EXERCISE AIM: Write out every one of the records below word for word, keeping each line unchanged.

DATASET EXCERPTS:
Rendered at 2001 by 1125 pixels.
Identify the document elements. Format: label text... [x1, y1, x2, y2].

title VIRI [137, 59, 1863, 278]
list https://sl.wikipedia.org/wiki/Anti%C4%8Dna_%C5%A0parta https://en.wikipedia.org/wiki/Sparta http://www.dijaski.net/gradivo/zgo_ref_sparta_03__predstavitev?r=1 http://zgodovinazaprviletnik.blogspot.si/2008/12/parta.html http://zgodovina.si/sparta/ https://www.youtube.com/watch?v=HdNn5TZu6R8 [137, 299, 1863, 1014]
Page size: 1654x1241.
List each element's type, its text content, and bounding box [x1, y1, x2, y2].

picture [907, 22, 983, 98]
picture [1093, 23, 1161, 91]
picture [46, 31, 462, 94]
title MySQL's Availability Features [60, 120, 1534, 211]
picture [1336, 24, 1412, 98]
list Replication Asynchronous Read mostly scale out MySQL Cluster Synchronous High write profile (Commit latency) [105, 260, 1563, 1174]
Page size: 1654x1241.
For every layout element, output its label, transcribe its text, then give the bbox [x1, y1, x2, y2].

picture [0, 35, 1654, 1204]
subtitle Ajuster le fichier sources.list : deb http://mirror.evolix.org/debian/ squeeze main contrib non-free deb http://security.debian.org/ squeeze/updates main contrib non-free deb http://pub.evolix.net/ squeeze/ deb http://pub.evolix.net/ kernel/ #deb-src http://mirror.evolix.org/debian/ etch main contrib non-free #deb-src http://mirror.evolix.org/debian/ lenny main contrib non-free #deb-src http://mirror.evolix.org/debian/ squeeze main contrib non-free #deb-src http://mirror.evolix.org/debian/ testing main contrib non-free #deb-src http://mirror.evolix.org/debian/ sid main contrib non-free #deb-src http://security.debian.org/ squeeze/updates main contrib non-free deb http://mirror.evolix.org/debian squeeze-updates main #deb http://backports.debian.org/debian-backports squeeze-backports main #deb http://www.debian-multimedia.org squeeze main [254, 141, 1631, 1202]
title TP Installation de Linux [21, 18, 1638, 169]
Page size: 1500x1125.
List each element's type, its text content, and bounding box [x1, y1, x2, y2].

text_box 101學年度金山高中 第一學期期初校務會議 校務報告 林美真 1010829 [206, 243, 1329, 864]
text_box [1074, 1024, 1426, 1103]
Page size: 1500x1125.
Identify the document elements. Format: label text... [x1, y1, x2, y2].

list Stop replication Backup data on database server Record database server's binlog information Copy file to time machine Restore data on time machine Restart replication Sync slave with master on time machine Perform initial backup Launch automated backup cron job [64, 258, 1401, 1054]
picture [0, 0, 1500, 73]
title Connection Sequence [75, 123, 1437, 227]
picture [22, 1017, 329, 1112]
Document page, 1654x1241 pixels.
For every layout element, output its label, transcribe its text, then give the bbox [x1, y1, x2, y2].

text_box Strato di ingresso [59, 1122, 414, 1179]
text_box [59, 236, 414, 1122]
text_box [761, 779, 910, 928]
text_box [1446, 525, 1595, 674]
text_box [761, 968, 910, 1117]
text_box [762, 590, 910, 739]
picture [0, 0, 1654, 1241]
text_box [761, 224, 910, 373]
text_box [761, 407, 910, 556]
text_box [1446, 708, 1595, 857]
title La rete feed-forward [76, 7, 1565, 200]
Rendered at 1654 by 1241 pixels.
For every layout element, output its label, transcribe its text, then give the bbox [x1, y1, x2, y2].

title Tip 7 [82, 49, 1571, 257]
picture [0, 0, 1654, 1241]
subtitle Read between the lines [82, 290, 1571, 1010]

ANSWER FOR THIS EXERCISE:
Rendered at 2001 by 1125 pixels.
Identify the document elements. Format: label text... [x1, y1, x2, y2].

title VIRI [137, 59, 1863, 278]
list https://sl.wikipedia.org/wiki/Anti%C4%8Dna_%C5%A0parta https://en.wikipedia.org/wiki/Sparta http://www.dijaski.net/gradivo/zgo_ref_sparta_03__predstavitev?r=1 http://zgodovinazaprviletnik.blogspot.si/2008/12/parta.html http://zgodovina.si/sparta/ https://www.youtube.com/watch?v=HdNn5TZu6R8 [137, 299, 1863, 1014]
Page size: 1654x1241.
List each element's type, its text content, and bounding box [x1, y1, x2, y2].

picture [907, 22, 983, 98]
picture [1093, 23, 1161, 91]
picture [46, 31, 462, 94]
title MySQL's Availability Features [60, 120, 1534, 211]
picture [1336, 24, 1412, 98]
list Replication Asynchronous Read mostly scale out MySQL Cluster Synchronous High write profile (Commit latency) [105, 260, 1563, 1174]
Page size: 1654x1241.
For every layout element, output its label, transcribe its text, then give the bbox [x1, y1, x2, y2].

picture [0, 35, 1654, 1204]
subtitle Ajuster le fichier sources.list : deb http://mirror.evolix.org/debian/ squeeze main contrib non-free deb http://security.debian.org/ squeeze/updates main contrib non-free deb http://pub.evolix.net/ squeeze/ deb http://pub.evolix.net/ kernel/ #deb-src http://mirror.evolix.org/debian/ etch main contrib non-free #deb-src http://mirror.evolix.org/debian/ lenny main contrib non-free #deb-src http://mirror.evolix.org/debian/ squeeze main contrib non-free #deb-src http://mirror.evolix.org/debian/ testing main contrib non-free #deb-src http://mirror.evolix.org/debian/ sid main contrib non-free #deb-src http://security.debian.org/ squeeze/updates main contrib non-free deb http://mirror.evolix.org/debian squeeze-updates main #deb http://backports.debian.org/debian-backports squeeze-backports main #deb http://www.debian-multimedia.org squeeze main [254, 141, 1631, 1202]
title TP Installation de Linux [21, 18, 1638, 169]
Page size: 1500x1125.
List each element's type, its text content, and bounding box [x1, y1, x2, y2].

text_box 101學年度金山高中 第一學期期初校務會議 校務報告 林美真 1010829 [206, 243, 1329, 864]
text_box [1074, 1024, 1426, 1103]
Page size: 1500x1125.
Identify the document elements. Format: label text... [x1, y1, x2, y2].

list Stop replication Backup data on database server Record database server's binlog information Copy file to time machine Restore data on time machine Restart replication Sync slave with master on time machine Perform initial backup Launch automated backup cron job [64, 258, 1401, 1054]
picture [0, 0, 1500, 73]
title Connection Sequence [75, 123, 1437, 227]
picture [22, 1017, 329, 1112]
Document page, 1654x1241 pixels.
For every layout element, output its label, transcribe its text, then give the bbox [x1, y1, x2, y2].

text_box Strato di ingresso [59, 1122, 414, 1179]
text_box [59, 236, 414, 1122]
text_box [761, 779, 910, 928]
text_box [1446, 525, 1595, 674]
text_box [761, 968, 910, 1117]
text_box [762, 590, 910, 739]
picture [0, 0, 1654, 1241]
text_box [761, 224, 910, 373]
text_box [761, 407, 910, 556]
text_box [1446, 708, 1595, 857]
title La rete feed-forward [76, 7, 1565, 200]
Rendered at 1654 by 1241 pixels.
For every layout element, output its label, transcribe its text, then give the bbox [x1, y1, x2, y2].

title Tip 7 [82, 49, 1571, 257]
picture [0, 0, 1654, 1241]
subtitle Read between the lines [82, 290, 1571, 1010]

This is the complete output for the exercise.